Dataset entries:
════════════════════

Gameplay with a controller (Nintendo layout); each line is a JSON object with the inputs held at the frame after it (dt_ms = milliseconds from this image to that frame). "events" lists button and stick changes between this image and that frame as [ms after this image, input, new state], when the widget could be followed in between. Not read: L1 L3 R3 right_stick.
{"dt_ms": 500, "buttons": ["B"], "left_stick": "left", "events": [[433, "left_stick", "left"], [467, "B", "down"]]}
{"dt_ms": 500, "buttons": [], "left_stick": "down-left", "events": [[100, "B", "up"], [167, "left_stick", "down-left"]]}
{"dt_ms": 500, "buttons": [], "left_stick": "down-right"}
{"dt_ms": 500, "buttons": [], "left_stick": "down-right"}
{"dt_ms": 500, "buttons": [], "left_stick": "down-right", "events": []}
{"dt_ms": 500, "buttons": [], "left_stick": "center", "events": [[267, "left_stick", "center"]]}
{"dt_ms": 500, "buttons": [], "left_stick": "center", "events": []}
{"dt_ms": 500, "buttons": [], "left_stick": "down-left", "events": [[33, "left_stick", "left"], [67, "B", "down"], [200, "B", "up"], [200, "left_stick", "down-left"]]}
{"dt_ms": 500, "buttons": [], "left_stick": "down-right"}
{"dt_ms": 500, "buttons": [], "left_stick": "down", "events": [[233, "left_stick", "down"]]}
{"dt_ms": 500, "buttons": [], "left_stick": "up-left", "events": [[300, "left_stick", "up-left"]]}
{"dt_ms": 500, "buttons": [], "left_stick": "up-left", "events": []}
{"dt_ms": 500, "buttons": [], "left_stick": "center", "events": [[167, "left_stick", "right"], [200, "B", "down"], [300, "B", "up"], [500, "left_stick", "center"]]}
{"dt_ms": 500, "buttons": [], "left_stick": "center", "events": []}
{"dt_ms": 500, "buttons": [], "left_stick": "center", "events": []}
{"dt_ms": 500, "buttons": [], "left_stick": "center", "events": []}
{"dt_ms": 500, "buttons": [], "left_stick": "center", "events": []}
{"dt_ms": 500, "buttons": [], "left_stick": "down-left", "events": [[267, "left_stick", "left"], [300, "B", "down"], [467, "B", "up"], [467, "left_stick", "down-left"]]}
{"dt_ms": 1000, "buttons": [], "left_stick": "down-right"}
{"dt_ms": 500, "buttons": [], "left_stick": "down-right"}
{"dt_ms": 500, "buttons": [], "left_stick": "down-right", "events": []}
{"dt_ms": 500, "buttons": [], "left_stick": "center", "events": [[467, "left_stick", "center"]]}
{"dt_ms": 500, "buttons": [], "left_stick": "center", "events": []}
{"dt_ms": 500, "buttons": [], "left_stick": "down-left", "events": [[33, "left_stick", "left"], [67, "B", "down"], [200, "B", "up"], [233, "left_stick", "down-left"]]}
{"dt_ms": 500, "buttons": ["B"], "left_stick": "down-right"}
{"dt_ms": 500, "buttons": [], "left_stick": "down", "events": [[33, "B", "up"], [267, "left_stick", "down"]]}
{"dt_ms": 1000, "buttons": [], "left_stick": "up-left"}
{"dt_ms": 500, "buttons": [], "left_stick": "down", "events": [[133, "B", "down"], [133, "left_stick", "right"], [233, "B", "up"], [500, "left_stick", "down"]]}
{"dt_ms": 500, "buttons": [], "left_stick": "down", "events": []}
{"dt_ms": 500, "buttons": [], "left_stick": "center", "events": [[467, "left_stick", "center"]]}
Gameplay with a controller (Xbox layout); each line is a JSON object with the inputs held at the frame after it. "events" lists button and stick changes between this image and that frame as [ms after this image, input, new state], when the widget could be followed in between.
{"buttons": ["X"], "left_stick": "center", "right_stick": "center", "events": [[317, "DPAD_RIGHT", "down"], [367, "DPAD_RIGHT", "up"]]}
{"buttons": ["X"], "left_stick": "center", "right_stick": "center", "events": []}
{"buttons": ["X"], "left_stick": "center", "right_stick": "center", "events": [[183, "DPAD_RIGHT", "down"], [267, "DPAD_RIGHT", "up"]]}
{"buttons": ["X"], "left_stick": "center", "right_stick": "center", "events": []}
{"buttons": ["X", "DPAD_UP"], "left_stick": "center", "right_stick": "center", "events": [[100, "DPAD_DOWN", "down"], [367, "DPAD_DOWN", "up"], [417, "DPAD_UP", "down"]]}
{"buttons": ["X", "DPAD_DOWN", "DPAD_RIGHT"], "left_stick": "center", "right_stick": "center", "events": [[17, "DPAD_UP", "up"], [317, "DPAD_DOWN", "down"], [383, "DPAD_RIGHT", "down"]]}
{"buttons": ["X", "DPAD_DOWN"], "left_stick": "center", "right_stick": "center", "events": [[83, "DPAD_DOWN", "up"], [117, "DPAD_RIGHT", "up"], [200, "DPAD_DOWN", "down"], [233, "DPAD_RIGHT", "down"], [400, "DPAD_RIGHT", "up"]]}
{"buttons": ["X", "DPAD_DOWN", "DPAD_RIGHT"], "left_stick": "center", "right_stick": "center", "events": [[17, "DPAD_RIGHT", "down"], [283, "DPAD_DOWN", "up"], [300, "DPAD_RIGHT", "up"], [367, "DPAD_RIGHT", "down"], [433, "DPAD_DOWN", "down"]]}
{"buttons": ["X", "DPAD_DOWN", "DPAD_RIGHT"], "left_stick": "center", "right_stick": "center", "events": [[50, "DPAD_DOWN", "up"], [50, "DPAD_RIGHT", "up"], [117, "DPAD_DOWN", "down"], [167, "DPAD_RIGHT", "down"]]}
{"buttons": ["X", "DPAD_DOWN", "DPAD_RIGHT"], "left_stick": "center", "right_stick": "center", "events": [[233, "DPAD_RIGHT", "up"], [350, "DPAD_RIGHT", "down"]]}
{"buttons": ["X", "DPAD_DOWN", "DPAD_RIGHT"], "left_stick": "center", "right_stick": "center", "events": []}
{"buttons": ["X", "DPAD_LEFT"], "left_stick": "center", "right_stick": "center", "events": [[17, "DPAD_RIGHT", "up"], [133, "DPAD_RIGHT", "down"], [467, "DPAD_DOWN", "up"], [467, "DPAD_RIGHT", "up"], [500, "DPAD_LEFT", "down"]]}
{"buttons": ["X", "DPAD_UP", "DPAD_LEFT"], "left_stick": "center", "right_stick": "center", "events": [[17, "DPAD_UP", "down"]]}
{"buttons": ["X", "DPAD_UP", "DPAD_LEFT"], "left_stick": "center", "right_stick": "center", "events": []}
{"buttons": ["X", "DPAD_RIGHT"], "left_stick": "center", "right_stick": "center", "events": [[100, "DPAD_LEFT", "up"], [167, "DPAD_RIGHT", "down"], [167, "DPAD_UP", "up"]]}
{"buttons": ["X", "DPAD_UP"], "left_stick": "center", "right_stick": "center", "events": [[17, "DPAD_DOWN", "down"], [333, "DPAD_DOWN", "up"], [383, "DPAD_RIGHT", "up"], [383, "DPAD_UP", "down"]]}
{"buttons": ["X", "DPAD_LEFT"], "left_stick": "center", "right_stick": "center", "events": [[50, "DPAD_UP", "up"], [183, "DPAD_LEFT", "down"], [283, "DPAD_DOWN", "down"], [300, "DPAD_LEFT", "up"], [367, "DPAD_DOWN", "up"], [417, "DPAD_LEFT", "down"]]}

════════════════════

→ **YOUR GOAL**: Every line above that holds the word "between" is to be found and copied.

→ **RESULT BELOW**:
Gameplay with a controller (Nintendo layout); each line is a JSON object with the inputs held at the frame after it (dt_ms = milliseconds from this image to that frame). "events" lists button and stick changes between this image and that frame as [ms after this image, input, new state], when the widget could be followed in between. Not read: L1 L3 R3 right_stick.
Gameplay with a controller (Xbox layout); each line is a JSON object with the inputs held at the frame after it. "events" lists button and stick changes between this image and that frame as [ms after this image, input, new state], when the widget could be followed in between.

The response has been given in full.